Clean Steel Technology | Gerdau Website

How Clean Steel Is Measured

Non-destructive testing of the steel bars prior to its use, utilizing methods such as automatic ultrasonic inspection and magnetic flux leakage testing, is the first filter to understanding steel cleanliness and offering feedback for process improvement.

Even the cleanest steels produced today will have some small level of impurity, which is inherent to the process. Therefore, it is important to understand the cleanliness of the steel and its ability to satisfy the fit and function of the end product. Both size and location of inclusions can influence the final performance. The level of steel cleanliness that is acceptable to a certain product may not be acceptable to others.
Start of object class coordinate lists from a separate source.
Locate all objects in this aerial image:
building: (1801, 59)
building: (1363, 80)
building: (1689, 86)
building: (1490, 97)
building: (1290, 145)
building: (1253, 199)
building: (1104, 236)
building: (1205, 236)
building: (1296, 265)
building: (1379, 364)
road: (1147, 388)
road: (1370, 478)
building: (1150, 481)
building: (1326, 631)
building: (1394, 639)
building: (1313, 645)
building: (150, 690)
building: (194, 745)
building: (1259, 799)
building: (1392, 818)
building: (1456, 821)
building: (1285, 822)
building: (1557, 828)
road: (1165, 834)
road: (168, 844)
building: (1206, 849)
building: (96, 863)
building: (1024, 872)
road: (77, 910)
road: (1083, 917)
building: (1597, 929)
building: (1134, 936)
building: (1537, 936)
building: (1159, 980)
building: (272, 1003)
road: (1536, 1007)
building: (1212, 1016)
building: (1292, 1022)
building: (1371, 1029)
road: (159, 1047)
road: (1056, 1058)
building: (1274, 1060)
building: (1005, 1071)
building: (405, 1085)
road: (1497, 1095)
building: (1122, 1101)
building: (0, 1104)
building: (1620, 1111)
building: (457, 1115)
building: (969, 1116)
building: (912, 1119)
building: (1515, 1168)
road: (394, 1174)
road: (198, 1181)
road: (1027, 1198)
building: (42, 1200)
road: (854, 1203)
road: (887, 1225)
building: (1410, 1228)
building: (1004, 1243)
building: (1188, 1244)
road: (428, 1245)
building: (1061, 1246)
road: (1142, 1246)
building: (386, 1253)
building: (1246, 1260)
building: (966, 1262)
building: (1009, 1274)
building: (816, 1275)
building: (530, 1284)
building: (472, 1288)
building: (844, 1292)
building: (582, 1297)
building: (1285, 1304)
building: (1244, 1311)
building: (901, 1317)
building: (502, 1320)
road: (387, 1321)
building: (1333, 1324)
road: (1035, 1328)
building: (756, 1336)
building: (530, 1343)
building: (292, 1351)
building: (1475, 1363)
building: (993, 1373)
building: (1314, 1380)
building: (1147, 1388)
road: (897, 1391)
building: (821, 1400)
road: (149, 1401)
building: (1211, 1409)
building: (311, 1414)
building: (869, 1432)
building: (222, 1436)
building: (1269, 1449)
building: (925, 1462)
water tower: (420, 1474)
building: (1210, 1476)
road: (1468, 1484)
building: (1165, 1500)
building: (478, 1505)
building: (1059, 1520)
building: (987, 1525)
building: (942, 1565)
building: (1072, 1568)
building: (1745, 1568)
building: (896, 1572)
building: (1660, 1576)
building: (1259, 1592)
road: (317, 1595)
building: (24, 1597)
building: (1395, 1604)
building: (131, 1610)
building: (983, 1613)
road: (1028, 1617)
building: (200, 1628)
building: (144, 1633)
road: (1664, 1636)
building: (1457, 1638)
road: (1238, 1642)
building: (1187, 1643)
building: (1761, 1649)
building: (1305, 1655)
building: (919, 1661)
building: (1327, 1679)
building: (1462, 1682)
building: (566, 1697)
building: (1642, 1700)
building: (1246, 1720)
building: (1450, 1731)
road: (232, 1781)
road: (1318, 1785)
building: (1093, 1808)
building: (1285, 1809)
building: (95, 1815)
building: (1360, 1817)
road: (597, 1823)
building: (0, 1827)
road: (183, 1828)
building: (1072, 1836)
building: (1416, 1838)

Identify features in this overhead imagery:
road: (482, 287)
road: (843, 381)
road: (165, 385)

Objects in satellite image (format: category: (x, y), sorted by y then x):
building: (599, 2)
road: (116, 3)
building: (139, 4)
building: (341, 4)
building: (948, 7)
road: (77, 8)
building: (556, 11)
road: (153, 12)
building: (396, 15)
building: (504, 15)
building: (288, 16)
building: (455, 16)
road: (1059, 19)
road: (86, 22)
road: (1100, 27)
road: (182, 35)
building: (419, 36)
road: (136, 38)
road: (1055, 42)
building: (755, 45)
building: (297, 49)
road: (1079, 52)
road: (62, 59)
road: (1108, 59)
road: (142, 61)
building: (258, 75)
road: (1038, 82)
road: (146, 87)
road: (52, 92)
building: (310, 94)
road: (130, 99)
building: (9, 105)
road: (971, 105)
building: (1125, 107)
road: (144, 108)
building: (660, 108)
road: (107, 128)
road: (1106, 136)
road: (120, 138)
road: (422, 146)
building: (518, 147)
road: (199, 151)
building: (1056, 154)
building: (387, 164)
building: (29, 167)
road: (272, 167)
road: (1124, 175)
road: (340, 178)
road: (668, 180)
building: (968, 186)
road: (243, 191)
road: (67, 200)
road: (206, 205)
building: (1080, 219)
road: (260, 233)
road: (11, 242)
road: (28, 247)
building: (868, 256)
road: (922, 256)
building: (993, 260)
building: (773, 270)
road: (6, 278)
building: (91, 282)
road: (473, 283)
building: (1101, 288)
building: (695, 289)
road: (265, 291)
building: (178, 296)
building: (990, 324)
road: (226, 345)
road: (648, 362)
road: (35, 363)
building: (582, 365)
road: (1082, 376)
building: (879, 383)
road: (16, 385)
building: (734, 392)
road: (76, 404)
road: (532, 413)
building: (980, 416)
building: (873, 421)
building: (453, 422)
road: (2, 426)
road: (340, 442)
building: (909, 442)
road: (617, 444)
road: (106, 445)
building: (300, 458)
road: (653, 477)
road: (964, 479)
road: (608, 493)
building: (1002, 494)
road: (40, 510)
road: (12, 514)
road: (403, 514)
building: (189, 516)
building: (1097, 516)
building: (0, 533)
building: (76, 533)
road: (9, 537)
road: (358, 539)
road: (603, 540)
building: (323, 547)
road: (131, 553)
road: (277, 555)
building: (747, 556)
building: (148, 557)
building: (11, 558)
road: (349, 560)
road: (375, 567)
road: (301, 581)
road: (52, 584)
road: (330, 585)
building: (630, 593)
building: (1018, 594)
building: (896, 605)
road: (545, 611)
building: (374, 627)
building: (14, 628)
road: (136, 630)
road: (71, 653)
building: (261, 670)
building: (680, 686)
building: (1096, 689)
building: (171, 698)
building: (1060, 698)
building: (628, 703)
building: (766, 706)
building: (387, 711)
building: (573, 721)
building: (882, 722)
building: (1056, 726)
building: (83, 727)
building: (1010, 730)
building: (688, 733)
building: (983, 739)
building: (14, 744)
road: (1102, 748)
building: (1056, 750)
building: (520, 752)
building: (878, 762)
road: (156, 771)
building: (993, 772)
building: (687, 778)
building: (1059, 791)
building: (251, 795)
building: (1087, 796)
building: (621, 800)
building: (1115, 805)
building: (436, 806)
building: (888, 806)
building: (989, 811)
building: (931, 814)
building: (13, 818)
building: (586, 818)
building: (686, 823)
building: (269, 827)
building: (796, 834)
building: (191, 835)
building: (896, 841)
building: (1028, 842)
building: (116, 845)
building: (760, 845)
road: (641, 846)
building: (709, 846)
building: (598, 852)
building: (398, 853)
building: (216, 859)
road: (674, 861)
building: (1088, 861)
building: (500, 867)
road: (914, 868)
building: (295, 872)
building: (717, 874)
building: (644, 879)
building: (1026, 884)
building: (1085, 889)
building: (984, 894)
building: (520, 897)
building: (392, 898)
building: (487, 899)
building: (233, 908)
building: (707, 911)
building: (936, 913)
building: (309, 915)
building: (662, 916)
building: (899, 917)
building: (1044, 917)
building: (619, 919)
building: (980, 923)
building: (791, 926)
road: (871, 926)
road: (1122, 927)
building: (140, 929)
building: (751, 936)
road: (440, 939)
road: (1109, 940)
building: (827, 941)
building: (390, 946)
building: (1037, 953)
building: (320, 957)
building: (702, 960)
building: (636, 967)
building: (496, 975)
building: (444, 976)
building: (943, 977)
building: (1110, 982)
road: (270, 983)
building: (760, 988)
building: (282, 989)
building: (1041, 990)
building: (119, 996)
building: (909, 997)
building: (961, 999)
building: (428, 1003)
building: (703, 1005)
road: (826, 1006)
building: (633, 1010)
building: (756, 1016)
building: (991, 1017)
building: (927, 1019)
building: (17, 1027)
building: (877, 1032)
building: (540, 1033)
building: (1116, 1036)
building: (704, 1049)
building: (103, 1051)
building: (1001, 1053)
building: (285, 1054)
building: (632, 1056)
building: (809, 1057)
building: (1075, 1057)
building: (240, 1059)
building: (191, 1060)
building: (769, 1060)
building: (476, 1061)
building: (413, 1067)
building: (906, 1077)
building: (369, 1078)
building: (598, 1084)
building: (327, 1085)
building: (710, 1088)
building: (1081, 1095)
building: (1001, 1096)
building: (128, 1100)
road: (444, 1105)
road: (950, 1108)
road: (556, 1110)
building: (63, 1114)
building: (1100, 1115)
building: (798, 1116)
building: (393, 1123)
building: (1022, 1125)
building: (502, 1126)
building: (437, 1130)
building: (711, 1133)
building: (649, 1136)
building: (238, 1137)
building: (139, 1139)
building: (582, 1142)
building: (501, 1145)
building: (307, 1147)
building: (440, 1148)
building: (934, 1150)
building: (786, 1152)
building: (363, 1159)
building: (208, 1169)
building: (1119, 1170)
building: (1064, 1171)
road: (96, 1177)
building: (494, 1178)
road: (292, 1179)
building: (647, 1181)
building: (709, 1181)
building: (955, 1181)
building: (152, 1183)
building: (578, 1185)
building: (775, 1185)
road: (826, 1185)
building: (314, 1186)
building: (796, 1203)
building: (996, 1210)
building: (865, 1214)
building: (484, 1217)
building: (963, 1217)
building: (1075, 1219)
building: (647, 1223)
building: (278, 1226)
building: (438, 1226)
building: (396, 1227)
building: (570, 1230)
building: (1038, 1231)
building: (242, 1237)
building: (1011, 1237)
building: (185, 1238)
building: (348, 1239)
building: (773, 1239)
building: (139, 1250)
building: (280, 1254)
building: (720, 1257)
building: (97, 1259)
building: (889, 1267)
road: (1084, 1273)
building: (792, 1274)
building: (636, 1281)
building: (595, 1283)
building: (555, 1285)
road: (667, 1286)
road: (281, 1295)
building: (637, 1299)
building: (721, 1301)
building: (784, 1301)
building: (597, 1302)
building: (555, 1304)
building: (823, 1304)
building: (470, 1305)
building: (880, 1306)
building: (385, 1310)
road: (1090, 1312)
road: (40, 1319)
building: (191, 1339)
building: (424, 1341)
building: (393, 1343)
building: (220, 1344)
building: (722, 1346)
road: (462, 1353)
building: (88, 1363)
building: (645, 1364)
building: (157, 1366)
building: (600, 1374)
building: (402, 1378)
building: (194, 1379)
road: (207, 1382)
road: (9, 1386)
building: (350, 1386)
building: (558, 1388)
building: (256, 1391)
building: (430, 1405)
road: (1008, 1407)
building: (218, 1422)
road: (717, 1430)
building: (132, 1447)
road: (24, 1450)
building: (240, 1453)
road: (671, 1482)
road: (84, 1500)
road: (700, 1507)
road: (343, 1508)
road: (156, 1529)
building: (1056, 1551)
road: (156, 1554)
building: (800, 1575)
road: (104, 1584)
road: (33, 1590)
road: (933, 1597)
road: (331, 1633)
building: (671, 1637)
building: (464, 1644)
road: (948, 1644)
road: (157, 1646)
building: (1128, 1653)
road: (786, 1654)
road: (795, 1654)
For instance, bearings, gears and shafts each have unique production processes with their own particular product testing needs. Fatigue testing is a good example. In addition to traditional bending, torsion and push-pull fatigue testing, more specific tests, such as rolling contact fatigue testing for bearing products and tooth bending fatigue testing for gears, may be required.

Historically, indirect methods were used as a correlation to cleanliness, such as oxygen content in steel and nitrogen pickup. The concept is that the less exposure steel has to the atmosphere, the lower the oxygen and nitrogen pickup, thus the cleaner the steel. Today, this concept has evolved to include different types of characterizations and has created more discussion around this correlation.

Traditional measurements of steel cleanliness, such as ASTM E45, ISO 4967 and JIS G 0555, have been complemented by acid dissolution tests, spark-dat (OES-PDA) testing, automated scanning electron microscope (SEM) analysis, extreme value analysis (EVA) and immersion ultrasonic testing.

Recent investigation techniques are now considering inclusions as small as 1 micron. Additionally, the inclusion composition can be determined by automated SEM features, which plot the inclusions’ chemistries and sizes in customized ternary diagrams. This is being used today as a tool for process feedback and also research.

Another good example is the immersion ultrasonic testing. Frequencies from 10MHz to 100MHz are used to investigate the amount of inclusions in a certain volume of steel. This is a significant development considering these microscopic inclusions were previously determined with polished cross-sections and microscopes. Now a much larger volume with a true representation of the lot of steel can be reliably evaluated.